[Set exercise]
Which lines in the entries below contain the string "Answer"? Pull out each of those lines, treating uppercase and lowercase as different.

##### Material shown #####

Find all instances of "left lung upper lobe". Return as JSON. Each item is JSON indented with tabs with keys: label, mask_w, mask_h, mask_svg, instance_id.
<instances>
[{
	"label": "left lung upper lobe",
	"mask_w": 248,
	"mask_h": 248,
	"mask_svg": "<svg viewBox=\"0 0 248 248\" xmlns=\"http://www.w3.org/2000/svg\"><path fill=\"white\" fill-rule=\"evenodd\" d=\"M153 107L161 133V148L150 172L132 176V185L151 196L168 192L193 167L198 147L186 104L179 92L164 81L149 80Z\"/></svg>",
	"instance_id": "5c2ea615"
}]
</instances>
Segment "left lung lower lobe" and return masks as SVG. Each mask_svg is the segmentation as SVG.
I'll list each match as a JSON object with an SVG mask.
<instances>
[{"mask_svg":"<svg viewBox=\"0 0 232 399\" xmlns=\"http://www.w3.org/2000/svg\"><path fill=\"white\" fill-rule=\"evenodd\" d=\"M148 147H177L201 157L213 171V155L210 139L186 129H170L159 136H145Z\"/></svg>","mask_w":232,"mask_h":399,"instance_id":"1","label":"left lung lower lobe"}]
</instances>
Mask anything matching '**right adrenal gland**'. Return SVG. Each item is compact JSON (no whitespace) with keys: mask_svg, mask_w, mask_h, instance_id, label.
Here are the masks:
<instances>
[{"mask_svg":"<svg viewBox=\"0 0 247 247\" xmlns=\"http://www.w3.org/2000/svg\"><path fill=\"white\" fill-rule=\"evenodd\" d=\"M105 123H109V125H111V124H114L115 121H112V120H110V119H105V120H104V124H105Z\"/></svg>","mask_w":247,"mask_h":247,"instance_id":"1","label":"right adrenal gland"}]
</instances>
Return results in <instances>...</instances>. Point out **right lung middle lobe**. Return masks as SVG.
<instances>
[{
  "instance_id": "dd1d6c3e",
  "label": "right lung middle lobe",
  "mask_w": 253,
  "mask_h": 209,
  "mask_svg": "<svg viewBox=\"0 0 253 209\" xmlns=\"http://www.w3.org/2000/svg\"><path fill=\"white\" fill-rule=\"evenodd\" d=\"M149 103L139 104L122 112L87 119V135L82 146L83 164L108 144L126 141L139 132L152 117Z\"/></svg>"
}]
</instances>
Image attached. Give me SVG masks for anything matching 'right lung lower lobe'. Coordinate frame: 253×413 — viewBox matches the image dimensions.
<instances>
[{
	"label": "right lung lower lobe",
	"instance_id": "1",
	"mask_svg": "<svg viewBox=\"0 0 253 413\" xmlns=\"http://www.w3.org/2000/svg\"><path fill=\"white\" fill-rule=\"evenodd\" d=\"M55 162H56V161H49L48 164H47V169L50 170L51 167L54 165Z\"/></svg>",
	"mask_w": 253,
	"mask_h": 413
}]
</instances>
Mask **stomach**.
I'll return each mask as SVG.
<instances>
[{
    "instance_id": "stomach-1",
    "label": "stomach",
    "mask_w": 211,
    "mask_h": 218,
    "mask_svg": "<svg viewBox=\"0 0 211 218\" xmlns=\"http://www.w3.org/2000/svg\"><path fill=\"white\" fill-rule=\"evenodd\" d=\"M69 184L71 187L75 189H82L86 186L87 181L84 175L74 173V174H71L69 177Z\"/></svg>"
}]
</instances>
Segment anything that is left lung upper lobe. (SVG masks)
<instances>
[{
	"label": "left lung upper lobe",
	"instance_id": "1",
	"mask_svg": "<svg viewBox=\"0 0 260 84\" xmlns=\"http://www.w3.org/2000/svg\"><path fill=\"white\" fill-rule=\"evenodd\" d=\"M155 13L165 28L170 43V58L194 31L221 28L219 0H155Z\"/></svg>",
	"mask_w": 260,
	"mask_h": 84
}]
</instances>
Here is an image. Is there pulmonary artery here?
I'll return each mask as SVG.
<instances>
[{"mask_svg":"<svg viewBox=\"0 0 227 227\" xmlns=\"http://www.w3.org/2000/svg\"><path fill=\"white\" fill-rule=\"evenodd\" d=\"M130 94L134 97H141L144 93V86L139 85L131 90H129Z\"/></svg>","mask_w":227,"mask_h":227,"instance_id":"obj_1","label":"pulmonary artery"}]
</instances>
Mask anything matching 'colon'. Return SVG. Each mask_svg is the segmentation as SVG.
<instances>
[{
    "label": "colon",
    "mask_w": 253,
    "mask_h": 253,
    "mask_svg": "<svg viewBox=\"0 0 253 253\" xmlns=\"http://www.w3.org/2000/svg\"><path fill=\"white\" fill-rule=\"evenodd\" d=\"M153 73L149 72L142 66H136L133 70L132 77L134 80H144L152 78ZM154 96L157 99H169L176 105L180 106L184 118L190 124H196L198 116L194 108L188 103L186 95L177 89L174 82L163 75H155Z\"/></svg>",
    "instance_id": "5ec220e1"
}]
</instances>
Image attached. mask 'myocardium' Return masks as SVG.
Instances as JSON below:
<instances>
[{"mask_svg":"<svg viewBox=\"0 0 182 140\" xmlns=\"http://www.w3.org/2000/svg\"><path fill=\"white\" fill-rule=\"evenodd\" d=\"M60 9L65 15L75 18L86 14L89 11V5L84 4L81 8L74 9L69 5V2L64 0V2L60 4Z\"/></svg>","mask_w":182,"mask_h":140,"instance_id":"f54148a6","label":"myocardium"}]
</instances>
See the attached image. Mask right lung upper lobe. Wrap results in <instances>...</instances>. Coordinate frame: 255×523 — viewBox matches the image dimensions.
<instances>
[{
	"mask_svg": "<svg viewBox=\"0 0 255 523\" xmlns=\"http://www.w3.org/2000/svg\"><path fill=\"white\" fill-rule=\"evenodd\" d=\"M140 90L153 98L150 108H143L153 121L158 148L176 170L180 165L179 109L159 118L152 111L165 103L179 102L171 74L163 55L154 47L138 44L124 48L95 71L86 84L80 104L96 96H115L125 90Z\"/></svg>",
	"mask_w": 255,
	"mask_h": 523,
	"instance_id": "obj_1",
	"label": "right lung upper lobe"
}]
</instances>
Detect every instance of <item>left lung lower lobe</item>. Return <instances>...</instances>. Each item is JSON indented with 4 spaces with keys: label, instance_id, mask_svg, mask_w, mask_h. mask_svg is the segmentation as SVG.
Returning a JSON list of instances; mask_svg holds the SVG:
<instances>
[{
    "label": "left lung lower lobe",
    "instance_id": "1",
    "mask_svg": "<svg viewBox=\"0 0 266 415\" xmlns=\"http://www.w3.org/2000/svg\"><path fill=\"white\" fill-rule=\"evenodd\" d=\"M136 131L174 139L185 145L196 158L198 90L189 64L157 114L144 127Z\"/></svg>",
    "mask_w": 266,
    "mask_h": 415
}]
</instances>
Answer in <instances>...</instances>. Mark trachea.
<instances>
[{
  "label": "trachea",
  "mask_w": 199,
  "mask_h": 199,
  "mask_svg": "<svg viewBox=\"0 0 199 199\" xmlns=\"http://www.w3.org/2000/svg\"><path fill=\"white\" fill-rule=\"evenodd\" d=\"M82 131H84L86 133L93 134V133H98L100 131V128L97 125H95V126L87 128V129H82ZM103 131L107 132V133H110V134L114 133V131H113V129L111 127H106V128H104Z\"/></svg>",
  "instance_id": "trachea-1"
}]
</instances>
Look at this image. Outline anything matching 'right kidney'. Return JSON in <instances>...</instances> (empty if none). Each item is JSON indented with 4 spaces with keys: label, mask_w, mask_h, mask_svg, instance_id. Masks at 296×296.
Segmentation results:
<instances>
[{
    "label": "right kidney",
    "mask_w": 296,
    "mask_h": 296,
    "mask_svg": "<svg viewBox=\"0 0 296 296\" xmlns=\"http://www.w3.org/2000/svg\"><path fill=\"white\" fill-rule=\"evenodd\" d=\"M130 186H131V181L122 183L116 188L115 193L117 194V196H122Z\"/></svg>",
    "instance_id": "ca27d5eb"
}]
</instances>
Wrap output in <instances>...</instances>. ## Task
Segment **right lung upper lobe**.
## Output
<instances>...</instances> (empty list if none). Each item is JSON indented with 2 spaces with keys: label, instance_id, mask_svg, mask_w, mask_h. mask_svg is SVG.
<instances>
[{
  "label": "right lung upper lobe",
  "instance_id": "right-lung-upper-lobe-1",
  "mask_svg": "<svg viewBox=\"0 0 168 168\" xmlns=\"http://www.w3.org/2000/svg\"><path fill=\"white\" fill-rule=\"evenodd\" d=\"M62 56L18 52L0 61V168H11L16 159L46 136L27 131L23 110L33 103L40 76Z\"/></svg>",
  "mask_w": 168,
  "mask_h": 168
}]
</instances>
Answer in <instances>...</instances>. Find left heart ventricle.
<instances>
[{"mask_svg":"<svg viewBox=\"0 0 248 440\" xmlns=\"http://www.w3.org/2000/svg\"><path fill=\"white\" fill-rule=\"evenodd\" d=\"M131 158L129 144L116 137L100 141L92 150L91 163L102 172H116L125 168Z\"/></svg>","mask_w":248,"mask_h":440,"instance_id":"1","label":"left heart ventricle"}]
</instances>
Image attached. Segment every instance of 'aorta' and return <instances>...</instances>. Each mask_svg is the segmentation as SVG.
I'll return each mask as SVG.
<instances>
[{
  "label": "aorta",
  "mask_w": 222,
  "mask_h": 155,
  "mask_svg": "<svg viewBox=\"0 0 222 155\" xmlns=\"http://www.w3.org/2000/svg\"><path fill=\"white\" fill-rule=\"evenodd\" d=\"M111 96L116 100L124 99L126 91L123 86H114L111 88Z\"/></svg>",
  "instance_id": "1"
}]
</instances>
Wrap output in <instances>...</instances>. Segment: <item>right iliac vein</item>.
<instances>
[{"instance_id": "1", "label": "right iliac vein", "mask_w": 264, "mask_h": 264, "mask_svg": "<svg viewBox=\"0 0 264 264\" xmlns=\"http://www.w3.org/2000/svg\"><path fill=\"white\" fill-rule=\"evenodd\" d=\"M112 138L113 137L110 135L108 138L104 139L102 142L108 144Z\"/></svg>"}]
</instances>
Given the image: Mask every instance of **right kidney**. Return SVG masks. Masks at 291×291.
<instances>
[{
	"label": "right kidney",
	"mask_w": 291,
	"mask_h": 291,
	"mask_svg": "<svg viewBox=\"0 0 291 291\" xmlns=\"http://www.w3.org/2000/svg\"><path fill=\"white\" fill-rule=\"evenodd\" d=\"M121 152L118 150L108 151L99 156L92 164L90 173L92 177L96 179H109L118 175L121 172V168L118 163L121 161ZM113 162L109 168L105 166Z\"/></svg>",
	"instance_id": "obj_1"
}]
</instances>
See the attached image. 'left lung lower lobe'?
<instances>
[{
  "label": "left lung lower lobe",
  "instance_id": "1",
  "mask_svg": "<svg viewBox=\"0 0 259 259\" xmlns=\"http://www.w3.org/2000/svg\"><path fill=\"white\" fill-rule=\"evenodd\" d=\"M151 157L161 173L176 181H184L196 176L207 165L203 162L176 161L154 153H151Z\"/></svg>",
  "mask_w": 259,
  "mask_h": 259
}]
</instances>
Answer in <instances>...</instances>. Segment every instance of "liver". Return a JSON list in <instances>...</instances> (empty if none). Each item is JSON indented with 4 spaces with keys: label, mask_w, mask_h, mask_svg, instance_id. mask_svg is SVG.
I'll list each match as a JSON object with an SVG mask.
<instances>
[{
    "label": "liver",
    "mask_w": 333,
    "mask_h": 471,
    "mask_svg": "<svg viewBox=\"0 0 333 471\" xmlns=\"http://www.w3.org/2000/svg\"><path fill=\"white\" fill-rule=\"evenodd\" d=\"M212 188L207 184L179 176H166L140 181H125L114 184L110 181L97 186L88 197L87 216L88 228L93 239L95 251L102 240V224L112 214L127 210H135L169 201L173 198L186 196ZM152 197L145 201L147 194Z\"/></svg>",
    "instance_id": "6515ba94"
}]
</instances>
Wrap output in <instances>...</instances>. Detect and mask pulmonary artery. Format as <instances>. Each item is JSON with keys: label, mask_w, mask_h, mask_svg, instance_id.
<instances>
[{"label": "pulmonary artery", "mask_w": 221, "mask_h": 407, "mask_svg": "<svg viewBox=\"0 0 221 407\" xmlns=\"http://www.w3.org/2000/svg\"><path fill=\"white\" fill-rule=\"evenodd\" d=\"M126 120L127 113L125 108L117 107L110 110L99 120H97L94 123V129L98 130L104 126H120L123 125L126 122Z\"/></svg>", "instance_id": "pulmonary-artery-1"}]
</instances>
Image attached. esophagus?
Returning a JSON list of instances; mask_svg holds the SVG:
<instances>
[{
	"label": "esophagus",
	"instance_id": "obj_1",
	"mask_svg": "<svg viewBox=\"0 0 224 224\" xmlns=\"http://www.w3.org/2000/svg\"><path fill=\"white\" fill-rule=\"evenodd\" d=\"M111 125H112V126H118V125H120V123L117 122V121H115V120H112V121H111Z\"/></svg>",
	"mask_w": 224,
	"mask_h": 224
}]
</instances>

#####

[Response below]
Answer in <instances>...</instances>. Mark trachea.
Answer in <instances>...</instances>. Find left heart ventricle.
Answer in <instances>...</instances>. Segment every instance of "liver". Return a JSON list in <instances>...</instances> (empty if none). Each item is JSON indented with 4 spaces with keys: label, mask_w, mask_h, mask_svg, instance_id. mask_svg is SVG.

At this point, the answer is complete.